- _SOURCE TEXT_
========================
Did I feel embarrassed when they all told me I was a bad person and proceeded to chew me out?  Or when Jonah basically started crying, and her friend had to rush her off to the deepest isolated nethers of the house?  Well, yes.  But I'd like to think I made a positive difference in that young girl's life.  I mean hell,  the next day she no doubt sobered up and said to herself  "Today I'm going to do it, today I'm going to start a slimmer way of life.  I'll show that good looking guy from the party!"  You know what?  I'm less a man than a saint.    

A Word About Pre-Gaming:

Every good evening of bar hopping should ideally start at a mutual acquaintance's condo/apartment.  You should avoid houses like the plague.  Houses are safe havens for people who value their belongings and intended to settle into a domestic life as soon as possible.  Stay away from those people, they're pretty but they're dead inside.  The goal with pre-gaming should always be to reach the perfect level of euphoric inebriation.  A state of drunken harmony, wherein the casual alcoholic is firing on all verbal cylinders.  Drunk enough for Twister, not drunk enough to skinny dip.
========================
- _DATA RECORDS_
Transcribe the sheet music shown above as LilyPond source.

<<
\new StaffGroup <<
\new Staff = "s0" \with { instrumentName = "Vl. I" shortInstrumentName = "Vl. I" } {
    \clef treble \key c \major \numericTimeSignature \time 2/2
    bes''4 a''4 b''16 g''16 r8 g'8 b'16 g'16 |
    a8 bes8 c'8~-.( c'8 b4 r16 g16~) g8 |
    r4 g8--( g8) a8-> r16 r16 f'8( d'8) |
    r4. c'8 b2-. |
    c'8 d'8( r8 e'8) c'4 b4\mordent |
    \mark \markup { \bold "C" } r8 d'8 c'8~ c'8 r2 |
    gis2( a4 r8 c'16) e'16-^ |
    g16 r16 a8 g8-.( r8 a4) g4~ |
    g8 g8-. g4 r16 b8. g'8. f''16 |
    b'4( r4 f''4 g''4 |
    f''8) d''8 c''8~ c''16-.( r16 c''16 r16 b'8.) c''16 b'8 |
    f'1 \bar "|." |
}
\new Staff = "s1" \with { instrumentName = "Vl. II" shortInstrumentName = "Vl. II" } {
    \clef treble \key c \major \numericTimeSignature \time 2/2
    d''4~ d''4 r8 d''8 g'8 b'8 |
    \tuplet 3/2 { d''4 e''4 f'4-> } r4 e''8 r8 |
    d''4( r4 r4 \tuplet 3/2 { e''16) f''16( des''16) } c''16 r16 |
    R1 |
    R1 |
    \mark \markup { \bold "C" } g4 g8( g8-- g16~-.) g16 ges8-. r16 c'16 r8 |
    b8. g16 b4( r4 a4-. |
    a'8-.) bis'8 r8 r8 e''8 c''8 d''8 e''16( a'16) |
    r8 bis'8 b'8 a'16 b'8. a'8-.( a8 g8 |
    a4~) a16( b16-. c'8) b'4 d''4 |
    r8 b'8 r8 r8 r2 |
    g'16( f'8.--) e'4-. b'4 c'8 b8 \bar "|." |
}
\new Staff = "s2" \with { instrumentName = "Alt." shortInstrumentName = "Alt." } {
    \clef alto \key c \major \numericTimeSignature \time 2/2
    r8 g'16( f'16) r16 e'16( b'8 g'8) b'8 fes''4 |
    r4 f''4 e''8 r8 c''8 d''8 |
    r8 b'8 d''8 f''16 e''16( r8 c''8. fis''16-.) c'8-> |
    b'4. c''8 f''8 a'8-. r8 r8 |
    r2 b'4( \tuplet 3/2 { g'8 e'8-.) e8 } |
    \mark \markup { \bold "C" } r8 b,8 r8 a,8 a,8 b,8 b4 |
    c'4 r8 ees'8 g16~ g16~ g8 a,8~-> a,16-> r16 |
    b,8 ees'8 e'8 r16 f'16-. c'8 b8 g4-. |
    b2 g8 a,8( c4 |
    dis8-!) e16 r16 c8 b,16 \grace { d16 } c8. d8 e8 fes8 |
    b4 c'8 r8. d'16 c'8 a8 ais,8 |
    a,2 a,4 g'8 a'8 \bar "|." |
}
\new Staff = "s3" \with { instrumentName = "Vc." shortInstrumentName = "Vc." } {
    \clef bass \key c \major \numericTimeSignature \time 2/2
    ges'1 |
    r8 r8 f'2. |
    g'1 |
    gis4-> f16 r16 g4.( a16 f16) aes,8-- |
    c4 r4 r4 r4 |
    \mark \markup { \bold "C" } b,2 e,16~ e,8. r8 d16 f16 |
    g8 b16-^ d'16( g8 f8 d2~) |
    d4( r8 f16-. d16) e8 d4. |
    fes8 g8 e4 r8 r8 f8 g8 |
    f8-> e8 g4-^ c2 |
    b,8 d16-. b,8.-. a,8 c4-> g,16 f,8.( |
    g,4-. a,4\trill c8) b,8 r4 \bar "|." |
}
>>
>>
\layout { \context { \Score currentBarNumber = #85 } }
========================
- _EXERCISE SET_
a) In the passage, where should every good evening of bar hopping ideally start?
b) Reproduce the passage from "Did I feel embarrassed" up to and including "than a saint.".

- _ACTIVITY ANSWERS_
a) At a mutual acquaintance's condo/apartment.

b)
Did I feel embarrassed when they all told me I was a bad person and proceeded to chew me out?  Or when Jonah basically started crying, and her friend had to rush her off to the deepest isolated nethers of the house?  Well, yes.  But I'd like to think I made a positive difference in that young girl's life.  I mean hell,  the next day she no doubt sobered up and said to herself  "Today I'm going to do it, today I'm going to start a slimmer way of life.  I'll show that good looking guy from the party!"  You know what?  I'm less a man than a saint.